Abdullah Han, 1588’de Taşkent’te çıkan isyanı bastırdıktan sonra Bedehşan, Horasan, Gîlân ve Hârizm’de bazı yerleri fethetti. Bu arada Sünnî bir lider olarak Safevî tehlikesine karşı Osmanlılar’la sürekli irtibat kurmak için elçiler ve mektuplar gönderdi. 1578’de göndermiş olduğu elçi vasıtasıyla Osmanlılar’ı Ejder Han’a karşı yeniden sefer açmak için teşvik etti. 1588’de Ferhad Paşa’nın Karabağ ve Gence harekâtı sırasında İran’a karşı taarruza geçerek Herat’ı zaptetti, oğlu Abdülmü’min de Meşhed ve civarını aldı. Bu Özbek taarruzu, Safevîler’i Osmanlılar’la barış yapmak mecburiyetinde bıraktı. Ayrıca, Hârizm fütuhatını bildirmek üzere 1594’te İstanbul’a bir de elçi gönderdi. Diğer taraftan Hint-Bâbür Devleti ile iyi münasebetler kurmaya çalıştı. Halkı isyan eden Hârizm’i 1596’da yeniden zapteden, Doğu Türkistan’a da bir sefer düzenleyen Abdullah Han’ın son yılları, 1582’den beri Belh’in idaresini babası adına elinde bulunduran Abdülmü’min ile ihtilâf içinde geçti. 1598 yılı başlarında vefat etti.

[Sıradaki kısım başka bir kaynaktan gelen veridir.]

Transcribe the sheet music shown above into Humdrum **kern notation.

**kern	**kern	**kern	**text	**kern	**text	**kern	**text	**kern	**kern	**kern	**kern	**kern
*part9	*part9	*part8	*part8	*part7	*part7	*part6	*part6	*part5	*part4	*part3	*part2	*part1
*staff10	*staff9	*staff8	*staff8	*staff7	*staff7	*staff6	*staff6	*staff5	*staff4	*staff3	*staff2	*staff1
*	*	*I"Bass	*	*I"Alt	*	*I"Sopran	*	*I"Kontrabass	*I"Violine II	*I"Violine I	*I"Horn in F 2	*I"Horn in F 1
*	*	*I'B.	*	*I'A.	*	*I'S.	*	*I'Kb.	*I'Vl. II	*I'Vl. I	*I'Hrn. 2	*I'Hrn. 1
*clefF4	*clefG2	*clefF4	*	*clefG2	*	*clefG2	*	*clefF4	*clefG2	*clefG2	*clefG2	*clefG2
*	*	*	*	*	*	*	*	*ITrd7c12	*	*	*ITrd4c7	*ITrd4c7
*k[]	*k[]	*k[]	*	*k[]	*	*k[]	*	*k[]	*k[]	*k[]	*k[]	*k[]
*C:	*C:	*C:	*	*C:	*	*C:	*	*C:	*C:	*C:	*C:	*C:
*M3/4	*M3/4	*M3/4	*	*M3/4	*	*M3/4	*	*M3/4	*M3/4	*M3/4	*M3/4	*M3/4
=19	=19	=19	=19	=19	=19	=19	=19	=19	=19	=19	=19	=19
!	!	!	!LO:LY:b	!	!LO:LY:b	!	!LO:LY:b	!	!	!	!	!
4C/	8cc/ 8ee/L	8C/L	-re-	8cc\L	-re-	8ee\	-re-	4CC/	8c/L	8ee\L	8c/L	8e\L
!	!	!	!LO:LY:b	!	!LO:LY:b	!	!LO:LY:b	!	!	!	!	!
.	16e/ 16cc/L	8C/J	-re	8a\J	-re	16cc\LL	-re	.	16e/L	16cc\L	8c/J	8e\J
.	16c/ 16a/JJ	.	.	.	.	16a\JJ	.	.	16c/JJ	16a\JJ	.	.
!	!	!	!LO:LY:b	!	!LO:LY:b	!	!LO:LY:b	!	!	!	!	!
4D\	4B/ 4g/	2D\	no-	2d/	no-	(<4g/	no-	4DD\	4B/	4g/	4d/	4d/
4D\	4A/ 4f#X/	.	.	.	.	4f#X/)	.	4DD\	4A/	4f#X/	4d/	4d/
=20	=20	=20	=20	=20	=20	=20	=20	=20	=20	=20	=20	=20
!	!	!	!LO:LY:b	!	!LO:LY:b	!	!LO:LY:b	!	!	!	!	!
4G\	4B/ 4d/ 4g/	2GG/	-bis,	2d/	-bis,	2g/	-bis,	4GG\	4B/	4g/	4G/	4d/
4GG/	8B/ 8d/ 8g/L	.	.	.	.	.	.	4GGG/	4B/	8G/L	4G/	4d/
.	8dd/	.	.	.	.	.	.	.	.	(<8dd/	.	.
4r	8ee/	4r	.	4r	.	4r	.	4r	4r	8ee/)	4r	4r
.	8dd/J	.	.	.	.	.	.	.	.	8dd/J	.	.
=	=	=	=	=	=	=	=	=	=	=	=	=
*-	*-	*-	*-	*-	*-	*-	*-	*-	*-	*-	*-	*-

Özbekler’in büyük hükümdarlarından biri olan Abdullah Han, Sibir Hanı Küçüm Han’a yaptığı yardımlarla Müslümanlığın Uzakdoğu’da yayılmasında önemli rol oynamıştır. Ülkesinin topraklarını genişlettiği gibi, idarede ve para sisteminde de ıslahat yapmış, ticareti geliştirmeye çalışmıştır. İlim adamlarıyla sanatkârları korumuş, köprü, çeşme, kervansaray gibi çeşitli sosyal hizmetlere önem vermiştir. 1588 yılına kadar olan hayatı Hâfız Tâniş tarafından Şerefnâme-i Şâhî veya ‘Abdullahnâme (Leningrad, Asya Müzesi Ktp., nr. 574) adlı eserde ayrıntılı olarak anlatılmıştır.

BİBLİYOGRAFYA:

Feridun Bey, Münşeât, İstanbul 1274-75, II, 143, 145, 147, 149, 151; Selânikî, Târih, İstanbul 1281, s. 229-230; Bekir Kütükoğlu, Osmanlı-İran Siyasî Münâsebetleri 1578-1590, İstanbul 1962, s. 183, 190; A. Nimet Kurat, Türkiye ve İdil Boyu, Ankara 1966, s. 95, 158, 164, 166; Uzunçarşılı, Osmanlı Tarihi, III/2, s. 254-255; T. Yılmaz Öztürk, “Abdullah”, İTA, II, 311-313; W. Barthold, “Abdullah”, İA, I, 34-35; a.mlf., “Abd Allah b. Iskandar”, EI² (İng.), I, 46-47; R. Rahmeti Arat, “Küçüm Han”, İA, VI, 1071; Yu. Bregel, “Abdallah Khan b. Eskandar”, EIr., I, 198-199.